EXCERPTED PASSAGE.
The question was asked "how high can a COZY go?". Jim Price has taken a normally aspirated 160 HP Long Eze to over 35,500 ft., and holds the altitude record for that weight class of single engine piston aircraft. Vance Atkinson has taken his 160 HP COZY III to 23K ft and performed a stall series there. His TAS was 152 KT at full throttle. Aerocad claims a Service Ceiling (100 fpm climb rate) of 25K ft. with a 200 HP engine. I have some vague recollection of Nat stating 26K ft. service ceiling for the COZY MKIV, although I can't find a reference. With respect to top speeds, the Roncz canard is suspected (by John Roncz, the designer) of having a critical Mach # of about 0.5. At that point, the canard will Mach stall, and the plane will become an uncontrollable lawn dart (per discussions with Richard Riley - one of the former principals in Berkut Aviation, the fastest homebuilt canard). 0.5 Mach is 380 mph TAS at sea level (we don't ever have to worry about getting there). However, at the altitudes that some people are talking about, say 25K ft, 0.5 Mach is 346 mph. Notwithstanding flutter considerations (which a simple web search, left to the reader as an exercise, will show is dependent both on TAS and IAS), this critical Mach # is one limit that you do not want to get near. Since 200 mph IAS is ~300 TAS at 25K ft., that's not far away from 346 mph - a short dive to change altitude, or a distraction and small stick bump could easily lead to a large speed change in a short period of time in these slippery aircraft. Mach stall is unrecoverable, unlike a short stint above Vne, or even a short stint with flutter. In either of the other two cases, throttle reduction and/or stick pressure will reduce speed and most likely eliminate the problem. Once Mach stall occurs, the nose drops, the speed builds, the Mach stall gets worse, and as RR has said, you tie the low altitude record while pointed straight down. RR believes that no aircraft using the Roncz canard should use a number higher than 300 mph TAS for Vne. Since no COZY's now exist that can reach this #, the 220 mph IAS Vne has proven acceptable - if people put substantially more speed capability into their aircraft, such as Greg Richter, or some of the posters here, Mach stall will become a large factor in their considerations. Just thought this might help some people in evaluating their options.

All known COZY builder websites are available at: http://www.cozybuilders.org or: http://www.maddyhome.com/canardpages/main There are many overlaps.

The Vne and Va number I quoted were from the COZY MKIV manual. I will not presume to state where Nat got those #'s from, but the Va (which is what we're interested in here), seems to match up with the 3.8 G limit for Normal Category aircraft, as verified by the performance numbers of my plane in particular, and the published performance data from Nat's plane. The only issue I have is this 180 mph number, and it's relation to the 6 G figure. I have no clue where this 6 G limit came from - I don't ever remember seeing it in the owner's manual, or anywhere else, for that matter. If you've got some reference for that, I'd be very interested in seeing it. Personally, as a LIMIT LOAD #, I'd use the Normal Category limit of 3.8 G, which is what Nat seems to be recommending by his claim of 140 mph as the Va.

GIVEN INFORMATION.
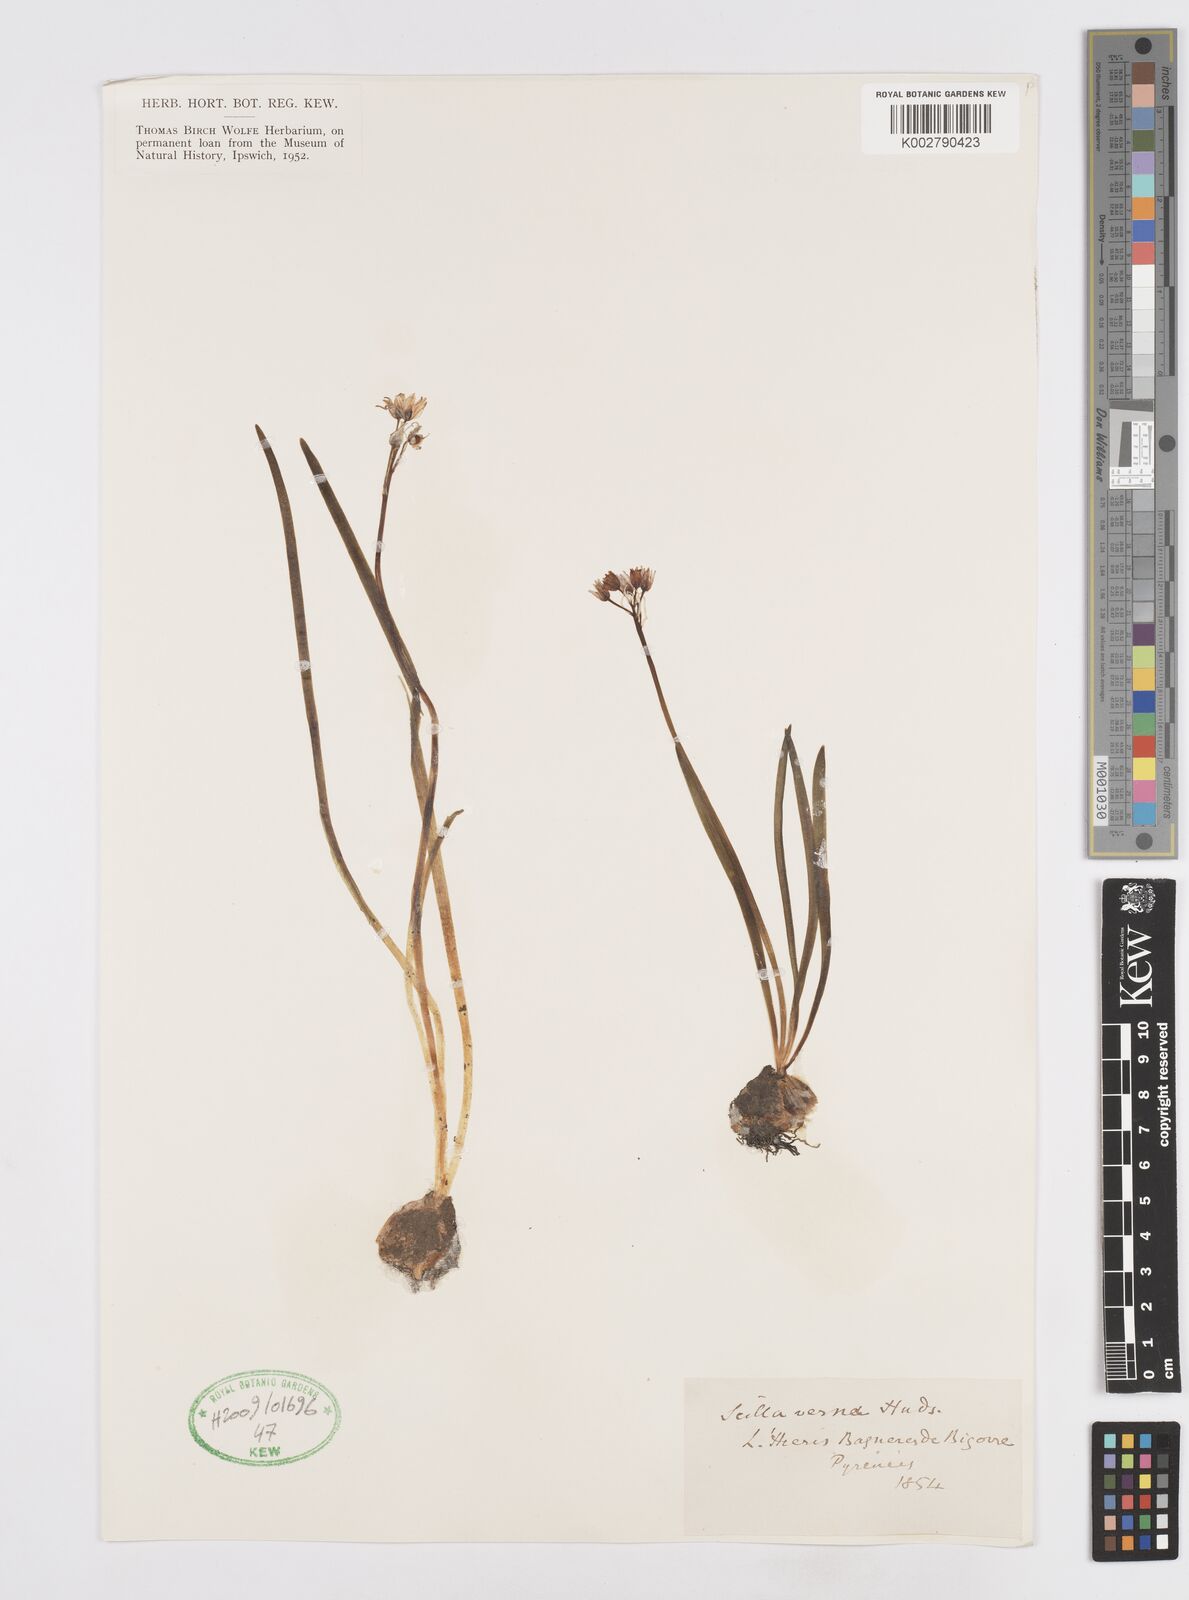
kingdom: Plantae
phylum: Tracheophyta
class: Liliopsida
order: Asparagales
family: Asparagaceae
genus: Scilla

* * *

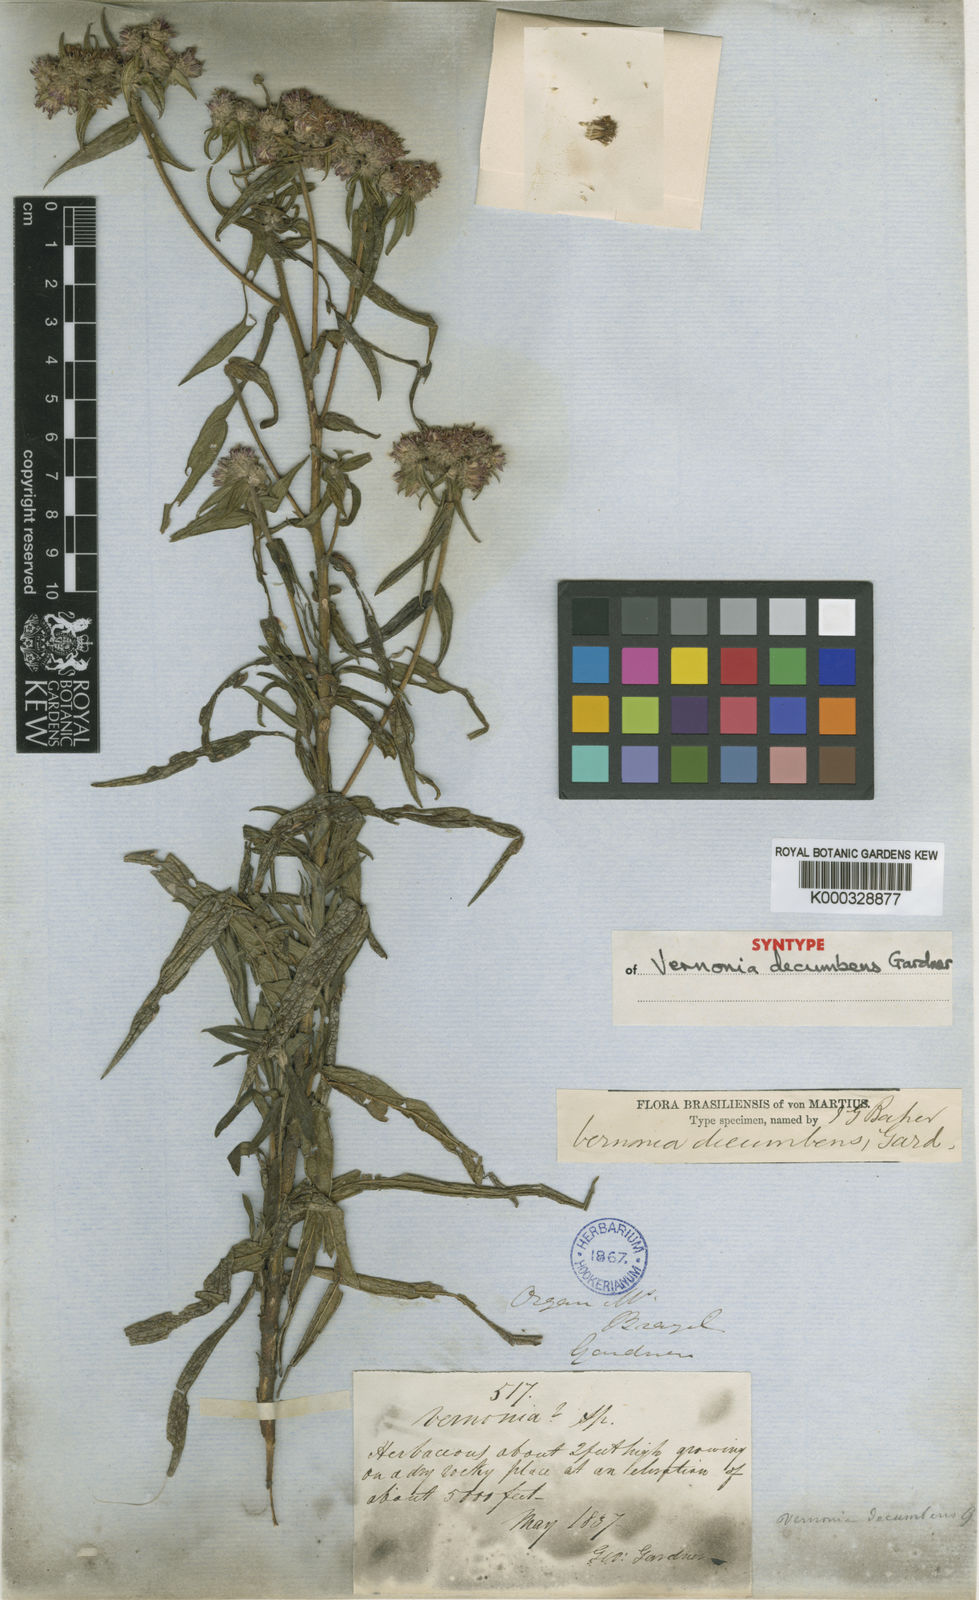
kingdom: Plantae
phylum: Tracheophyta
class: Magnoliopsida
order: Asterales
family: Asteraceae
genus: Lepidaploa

* * *

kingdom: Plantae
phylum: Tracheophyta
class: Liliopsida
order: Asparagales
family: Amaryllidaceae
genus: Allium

TASKS.
(A) In the excerpt on COZY aircraft limits, rewrite the paragraph beginning "The Vne and Va number I quoted" as a short bulleted list that keeps its main facts.
(B) Write out the part of the COZY excerpt starting with "The Vne and" and going on through "mph as the Va.", word for word.
The records have no part in what follows.

OUTPUTS BY TASK.
(A)
- The quoted Vne and Va figures come from the COZY MKIV manual.
- The writer won't say where Nat got them. The Va appears to match the 3.8 G limit for Normal Category aircraft, which the performance numbers from the writer's plane and Nat's published data support.
- The writer's only issue is the 180 mph figure and how it relates to a 6 G figure.
- The writer doesn't know where the 6 G limit came from and doesn't recall seeing it in the owner's manual or anywhere else. The writer would like to see a reference for it.
- As a limit load, the writer would use the Normal Category limit of 3.8 G. Nat seems to recommend this by giving 140 mph as the Va.

(B)
The Vne and Va number I quoted were from the COZY MKIV manual. I will not presume to state where Nat got those #'s from, but the Va (which is what we're interested in here), seems to match up with the 3.8 G limit for Normal Category aircraft, as verified by the performance numbers of my plane in particular, and the published performance data from Nat's plane. The only issue I have is this 180 mph number, and it's relation to the 6 G figure. I have no clue where this 6 G limit came from - I don't ever remember seeing it in the owner's manual, or anywhere else, for that matter. If you've got some reference for that, I'd be very interested in seeing it. Personally, as a LIMIT LOAD #, I'd use the Normal Category limit of 3.8 G, which is what Nat seems to be recommending by his claim of 140 mph as the Va.